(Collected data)
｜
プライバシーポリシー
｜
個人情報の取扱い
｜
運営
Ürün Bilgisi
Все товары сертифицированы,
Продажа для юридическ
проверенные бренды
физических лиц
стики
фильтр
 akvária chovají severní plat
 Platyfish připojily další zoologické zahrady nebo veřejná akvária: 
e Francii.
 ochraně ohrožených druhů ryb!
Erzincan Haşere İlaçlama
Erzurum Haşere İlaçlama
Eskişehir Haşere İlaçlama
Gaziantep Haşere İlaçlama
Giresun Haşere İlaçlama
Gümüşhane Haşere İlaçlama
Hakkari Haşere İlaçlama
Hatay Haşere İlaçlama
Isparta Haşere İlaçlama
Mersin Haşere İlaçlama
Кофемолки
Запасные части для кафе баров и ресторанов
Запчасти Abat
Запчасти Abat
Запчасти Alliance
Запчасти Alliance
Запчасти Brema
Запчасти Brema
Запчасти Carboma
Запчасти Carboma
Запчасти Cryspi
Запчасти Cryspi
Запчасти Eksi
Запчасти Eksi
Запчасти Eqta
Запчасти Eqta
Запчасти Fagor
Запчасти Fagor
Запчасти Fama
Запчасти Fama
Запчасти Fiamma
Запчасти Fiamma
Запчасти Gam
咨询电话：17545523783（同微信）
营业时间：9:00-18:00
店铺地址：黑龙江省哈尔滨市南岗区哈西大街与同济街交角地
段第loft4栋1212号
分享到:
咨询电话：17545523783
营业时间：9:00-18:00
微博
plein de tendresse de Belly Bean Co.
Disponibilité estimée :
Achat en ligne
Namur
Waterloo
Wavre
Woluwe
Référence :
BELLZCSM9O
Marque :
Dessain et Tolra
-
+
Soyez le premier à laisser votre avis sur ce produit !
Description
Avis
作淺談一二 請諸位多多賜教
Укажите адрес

▶ **TASK INSTRUCTIONS**: Find every line in the records above that contains the word "咨询电话", and copy each one.

▶ **SOLUTION TO THIS TASK**:
咨询电话：17545523783（同微信）
咨询电话：17545523783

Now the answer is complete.